Rethinking artificial intelligence

January 4, 2010 | Source: KurzweilAI

MIT’s new Mind Machine Project (MMP) aims to create “intelligent machines” by “revisiting fundamental assumptions” in all of the areas encompassed by the field of AI, including the nature of the mind and of memory, and how intelligence can be manifested in physical form, says Neil Gershenfeld, professor of media arts and sciences.

Key research areas: looking at a range of models, trying to integrate them and aggregate them; computers learning “ways to reason that work with, rather than avoid, ambiguity and inconsistency”; and making computers that “run with the fine-grained parallelism the brain uses.”

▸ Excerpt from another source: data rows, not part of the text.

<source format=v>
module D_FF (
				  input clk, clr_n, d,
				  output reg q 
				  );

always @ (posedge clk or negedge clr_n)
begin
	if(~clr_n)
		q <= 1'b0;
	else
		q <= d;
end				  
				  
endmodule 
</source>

MMP group members span five generations of artificial-intelligence research, epitomized by Marvin Minsky, Patrick Winston, Neil Gershenfeld, Ed Boyden, and most recently, David Dalrymple, who started started graduate school at MIT at age 14, and Peter Schmidt-Nielsen, a home-schooled prodigy who, though he never took a computer science class, at 15 is taking a leading role in developing design tools for the new software.

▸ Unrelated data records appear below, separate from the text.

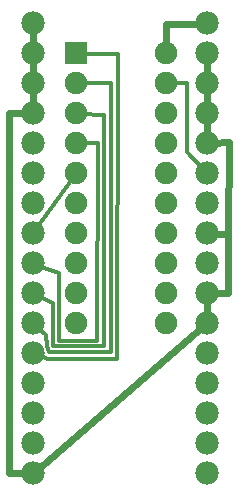
<source format=gtl>
G04 MADE WITH FRITZING*
G04 WWW.FRITZING.ORG*
G04 DOUBLE SIDED*
G04 HOLES PLATED*
G04 CONTOUR ON CENTER OF CONTOUR VECTOR*
%ASAXBY*%
%FSLAX23Y23*%
%MOIN*%
%OFA0B0*%
%SFA1.0B1.0*%
%ADD10C,0.078000*%
%ADD11C,0.075000*%
%ADD12R,0.075000X0.075000*%
%ADD13C,0.024000*%
%ADD14C,0.012000*%
%LNCOPPER1*%
G90*
G70*
G54D10*
X121Y2060D03*
X121Y1960D03*
X121Y1860D03*
X121Y1760D03*
X121Y1660D03*
X121Y1560D03*
X121Y1460D03*
X121Y1360D03*
X121Y1260D03*
X121Y1160D03*
X121Y1060D03*
X121Y960D03*
X121Y860D03*
X121Y760D03*
X121Y660D03*
X121Y560D03*
X700Y2060D03*
X700Y1960D03*
X700Y1860D03*
X700Y1760D03*
X700Y1660D03*
X700Y1560D03*
X700Y1460D03*
X700Y1360D03*
X700Y1260D03*
X700Y1160D03*
X700Y1060D03*
X700Y960D03*
X700Y860D03*
X700Y760D03*
X700Y660D03*
X700Y560D03*
G54D11*
X263Y1960D03*
X563Y1960D03*
X263Y1860D03*
X563Y1860D03*
X263Y1760D03*
X563Y1760D03*
X263Y1660D03*
X563Y1660D03*
X263Y1560D03*
X563Y1560D03*
X263Y1460D03*
X563Y1460D03*
X263Y1360D03*
X563Y1360D03*
X263Y1260D03*
X563Y1260D03*
X263Y1160D03*
X563Y1160D03*
X263Y1060D03*
X563Y1060D03*
G54D12*
X263Y1960D03*
G54D13*
X563Y2058D02*
X563Y1977D01*
D02*
X681Y2059D02*
X563Y2058D01*
D02*
X121Y1979D02*
X121Y2041D01*
D02*
X121Y1941D02*
X121Y1879D01*
D02*
X121Y1841D02*
X121Y1779D01*
D02*
X700Y1941D02*
X700Y1879D01*
D02*
X700Y1841D02*
X700Y1779D01*
D02*
X700Y1741D02*
X700Y1679D01*
G54D14*
D02*
X172Y943D02*
X139Y954D01*
D02*
X401Y943D02*
X172Y943D01*
D02*
X280Y1959D02*
X404Y1958D01*
D02*
X404Y1958D02*
X401Y943D01*
D02*
X164Y1022D02*
X135Y1047D01*
D02*
X176Y966D02*
X168Y986D01*
D02*
X168Y986D02*
X164Y1022D01*
D02*
X381Y966D02*
X176Y966D01*
D02*
X280Y1860D02*
X381Y1860D01*
D02*
X381Y1860D02*
X381Y966D01*
D02*
X280Y1759D02*
X357Y1754D01*
D02*
X357Y986D02*
X188Y986D01*
D02*
X188Y1128D02*
X138Y1152D01*
D02*
X188Y986D02*
X188Y1128D01*
D02*
X357Y1754D02*
X357Y986D01*
D02*
X208Y1227D02*
X139Y1253D01*
D02*
X208Y1002D02*
X208Y1227D01*
D02*
X338Y1660D02*
X333Y1003D01*
D02*
X333Y1003D02*
X208Y1002D01*
D02*
X280Y1660D02*
X338Y1660D01*
D02*
X636Y1631D02*
X687Y1574D01*
D02*
X580Y1860D02*
X633Y1860D01*
D02*
X633Y1860D02*
X636Y1631D01*
G54D13*
D02*
X135Y572D02*
X685Y1047D01*
D02*
X771Y1357D02*
X775Y1664D01*
D02*
X775Y1664D02*
X719Y1661D01*
D02*
X771Y1357D02*
X719Y1359D01*
D02*
X771Y1160D02*
X771Y1357D01*
D02*
X719Y1160D02*
X771Y1160D01*
D02*
X42Y561D02*
X42Y1763D01*
D02*
X42Y1763D02*
X102Y1760D01*
D02*
X102Y560D02*
X42Y561D01*
G54D14*
D02*
X253Y1545D02*
X132Y1375D01*
G54D13*
D02*
X700Y1079D02*
X700Y1141D01*
G04 End of Copper1*
M02*
</source>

One of the projects being developed by the group is a form of assistive technology they call a brain co-processor. This system, also referred to as a cognitive assistive system, would initially be aimed at people suffering from cognitive disorders such as Alzheimer’s disease. It would monitor people’s activities and brain functions, determine when they needed help, and provide exactly the right bit of helpful information at just the right time. It could also find applications for people without any disability, as a form of brain augmentation.

In the longer run, Minsky still sees hope for far grander goals. For example, he points to the fact that his iPhone can now download thousands of different applications, instantly allowing it to perform new functions. Why not do the same with the brain? “I would like to be able to download the ability to juggle,” he says. “There’s nothing more boring than learning to juggle.”